But for winemakers who do manage to get the best fruit out of their vines, their difficulties are only just starting. Because Pinot Noir is so fickle, even though you have great fruit it can still be incredibly hard to make great quality wine. There are many different types of the Pinot Noir grape, each with its own particular character, and the relationship between the type of grape and regional differences, can make creating great Pinot very difficult.

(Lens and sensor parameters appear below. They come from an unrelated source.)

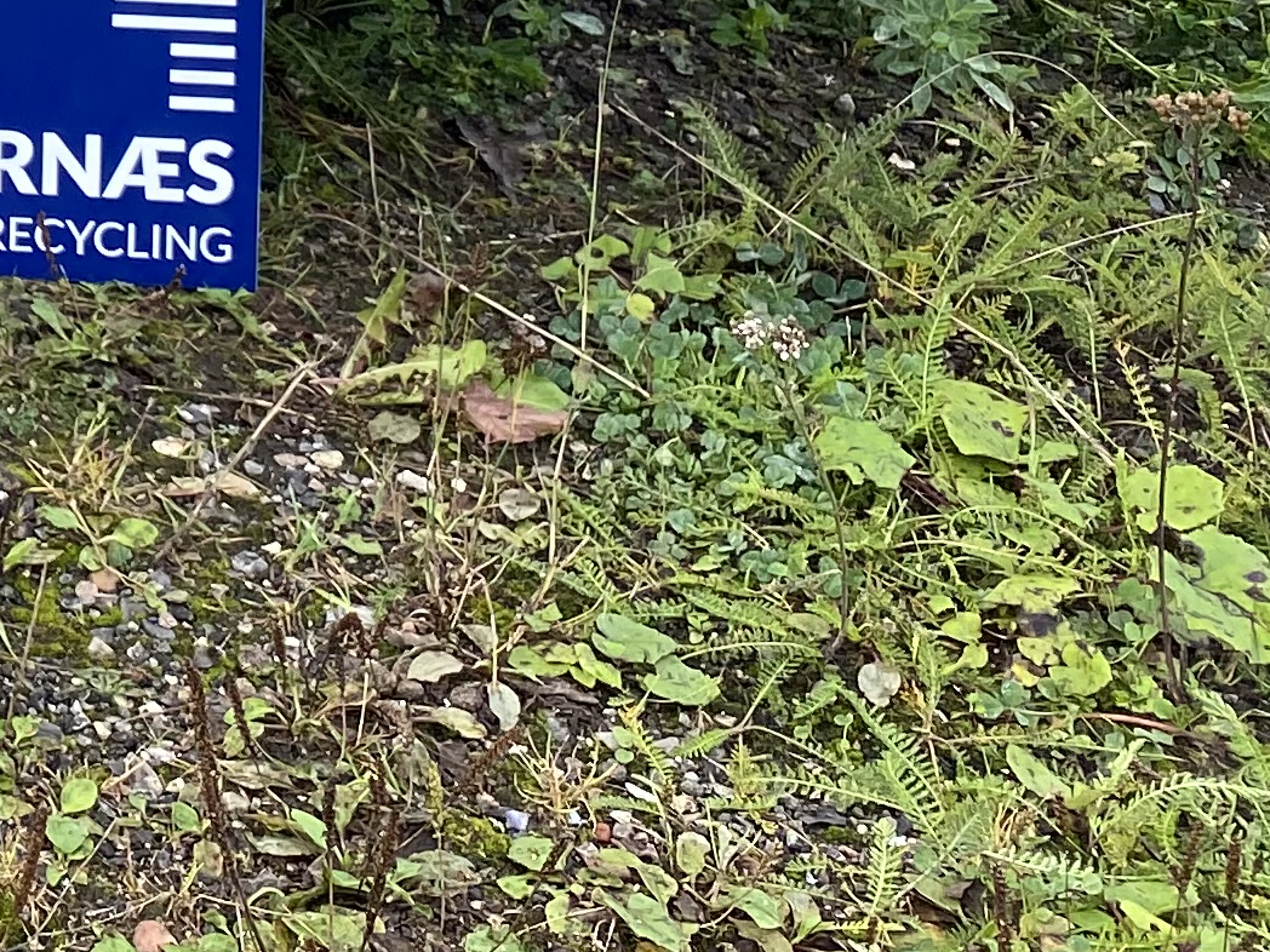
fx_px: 3669
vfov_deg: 13.5
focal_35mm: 100
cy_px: -677
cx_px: -949
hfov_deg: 16.7
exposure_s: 1/633
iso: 32
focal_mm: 4.25
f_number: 1.8
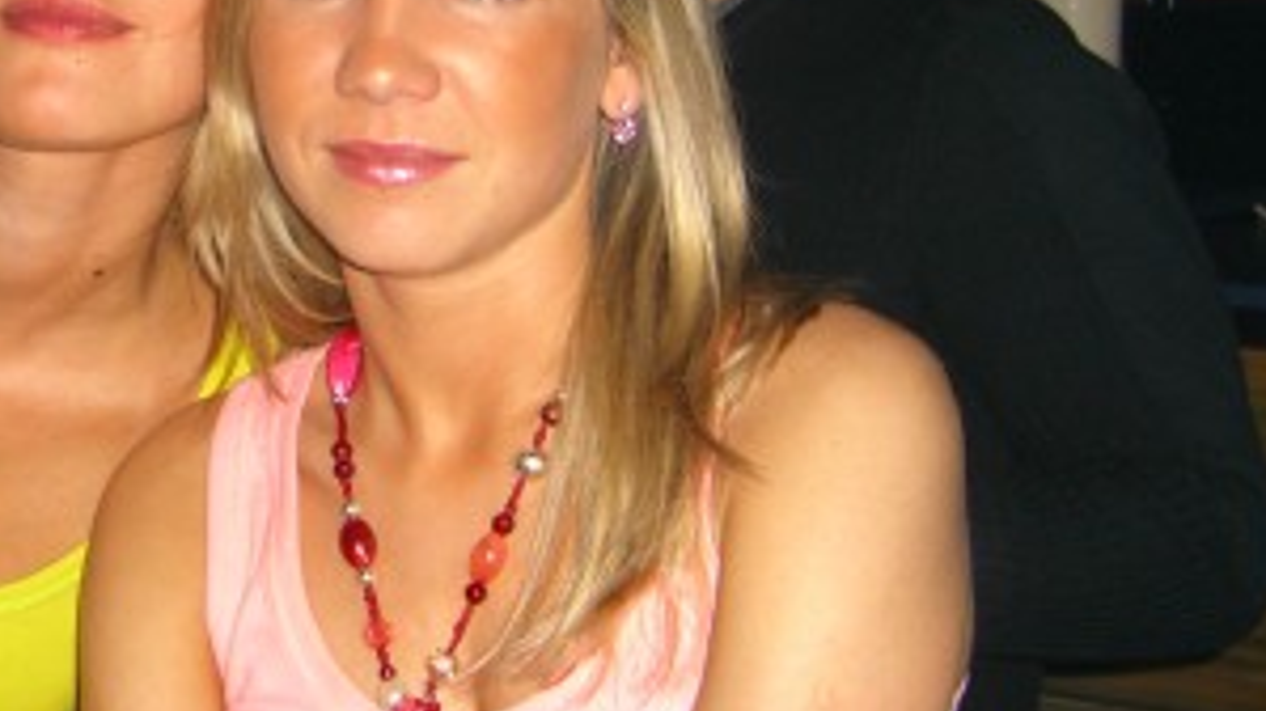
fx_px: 2786
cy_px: 140
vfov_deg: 14.5
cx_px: 250
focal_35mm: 83
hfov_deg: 25.2
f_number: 2.8
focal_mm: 7.9
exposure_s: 1/60
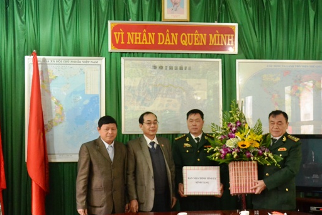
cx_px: 164
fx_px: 403
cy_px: 124
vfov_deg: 29.9
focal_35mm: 45
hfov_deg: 43.6
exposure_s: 1/60
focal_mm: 24
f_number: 4
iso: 3200
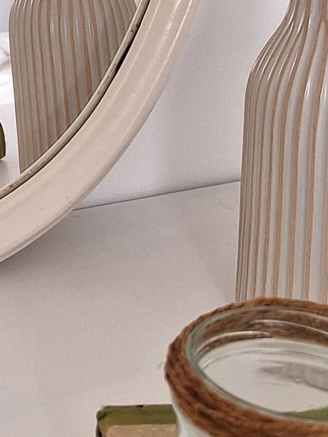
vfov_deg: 17.3
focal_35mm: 108
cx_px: -190
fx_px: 1364
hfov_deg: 12.9
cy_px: -98
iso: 40
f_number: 1.8
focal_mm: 5.54
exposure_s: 1/107
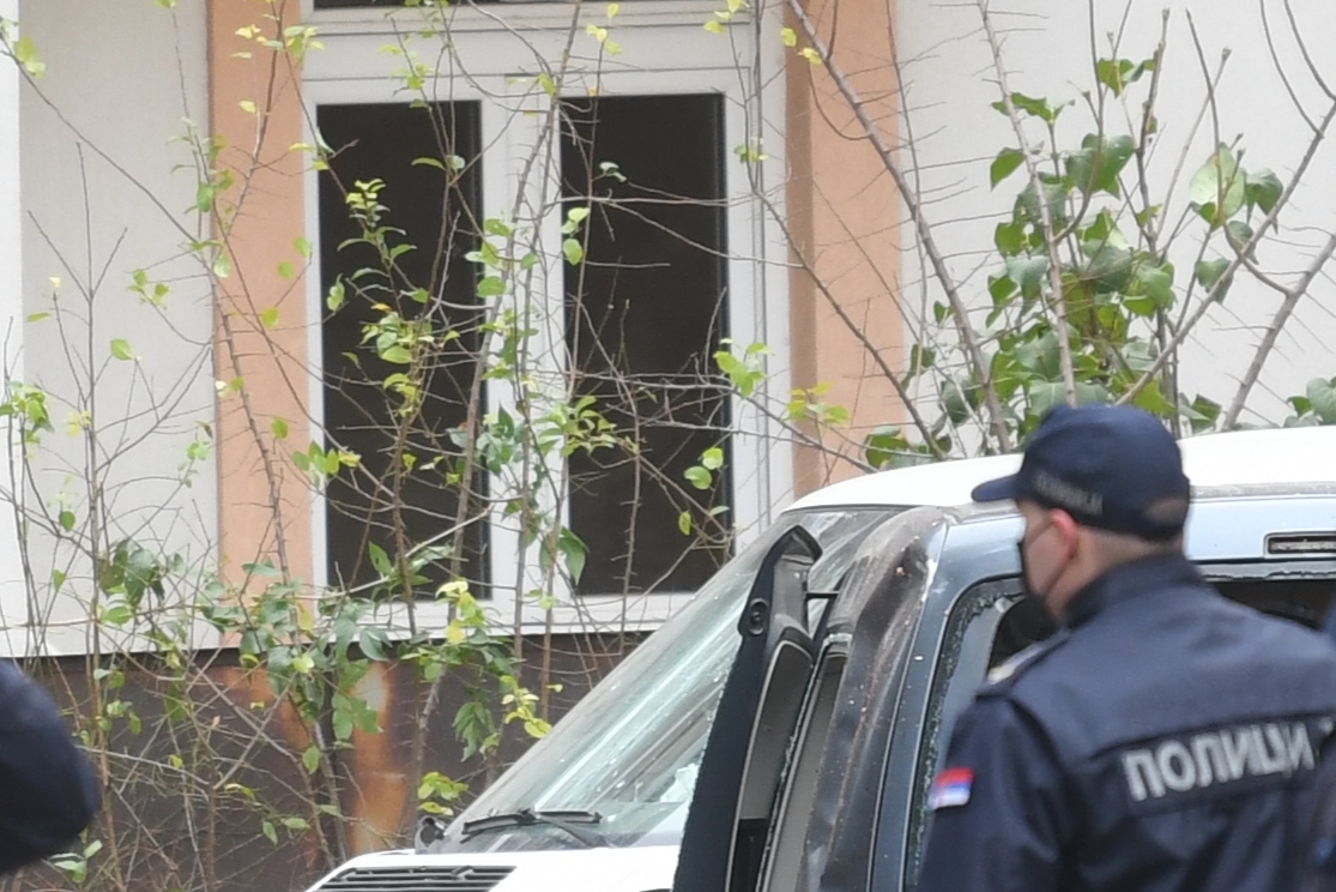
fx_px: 20267
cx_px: 723
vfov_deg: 2.5
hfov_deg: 3.8
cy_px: 1204
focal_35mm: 546
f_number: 3.5
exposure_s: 1/200
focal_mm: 200
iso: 400
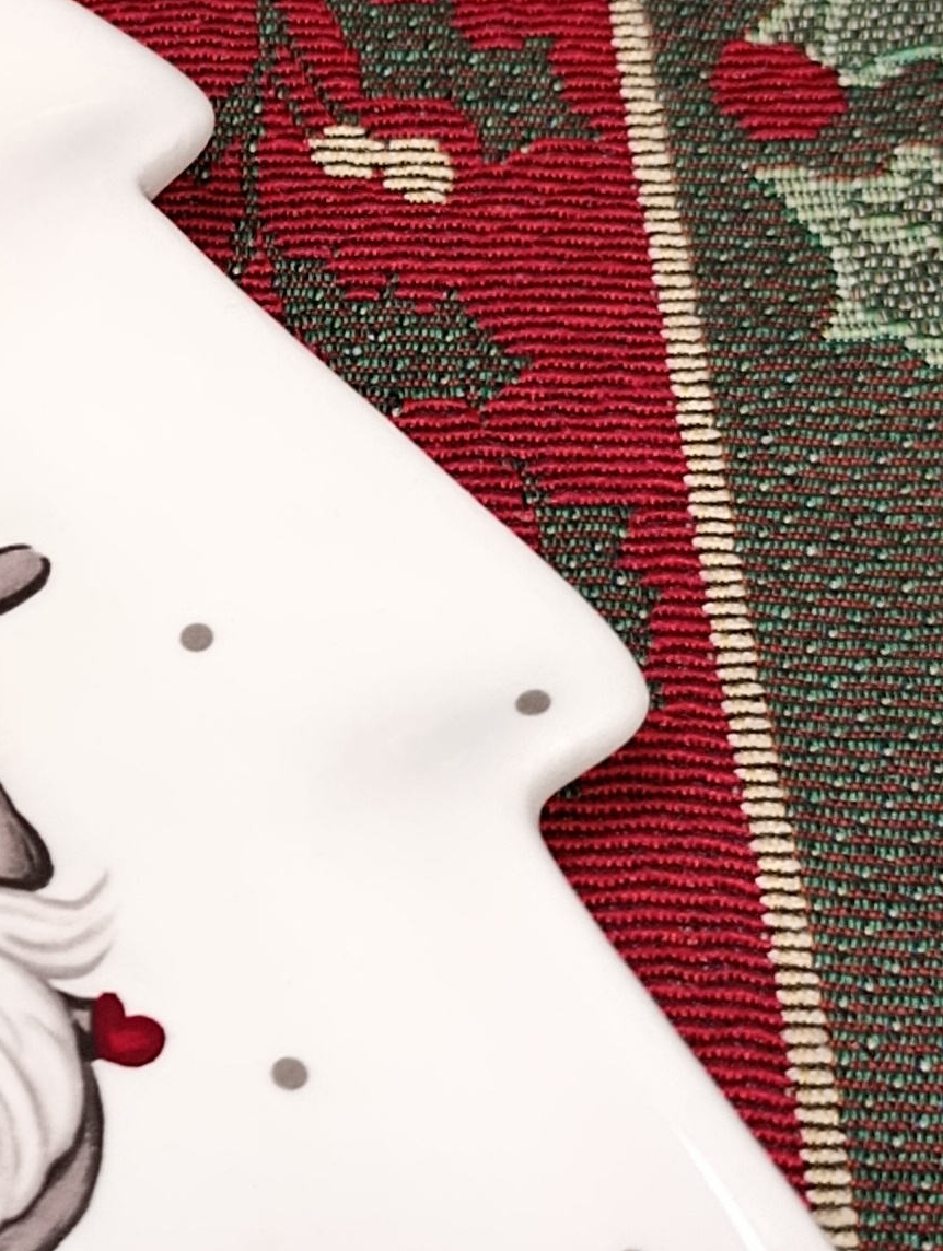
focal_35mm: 82
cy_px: 552
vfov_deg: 23.8
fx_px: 2970
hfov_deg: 17.0
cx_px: -276
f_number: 1.65
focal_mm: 6.11
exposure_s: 1/120
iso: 811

However, it’s also what allows great Pinot Noir to be produced. With great fruit and great winemaking, you can appreciate all the subtleties and complexities that make Pinot Noir one of the world’s most respected varieties.
5 Under $20
Ninth Island Pinot Noir 2014 – hailing from Tassie is this great dinner table red, its got enough going on to keep most pinot lovers happy. Its not trend setting or exciting, but it ticks away quite well. Cherries, plums and redcurrants combine dried herbs and a light meaty note. Can be found for $15 in store.
Yering Station Little Yering Pinot Noir 2014 – Pinot is one of the grapes that the Yarra does well, and this one has a bit of complexity in there too. Black cherry and spice, and a touch of smoke, a great fine and silky yet savoury lengthy finish to it. About $17.
Punt Road Emperor’s Prize Pinot Noir 2014 – Another Yarra Pinot that’s great value for money. Ripe cherry, spice and stalks on the tongue and the palate along with aromas of a wet rainforest floor. Another one that has enough complexity to keep going back to try, about $15.
De Bortoli Villages Pinot Noir 2015 – I’ve said it before, but this has been a great addition to the De Bortoli line-up. This is still really young, but the quality is right up there. Spice, cherry and a little smokiness, hard to find something to complain about really at this price point. $18 roughly.
Mike Press Pinot Noir 2014 – the entire Mike Press range are only available from a few places online, which allows the price to be kept down. The 2014 is probably the best Pinot released from the Adelaide hills winery to date, its fruit driven with some earthy notes, with a nutty/biscuity finish. $17 online.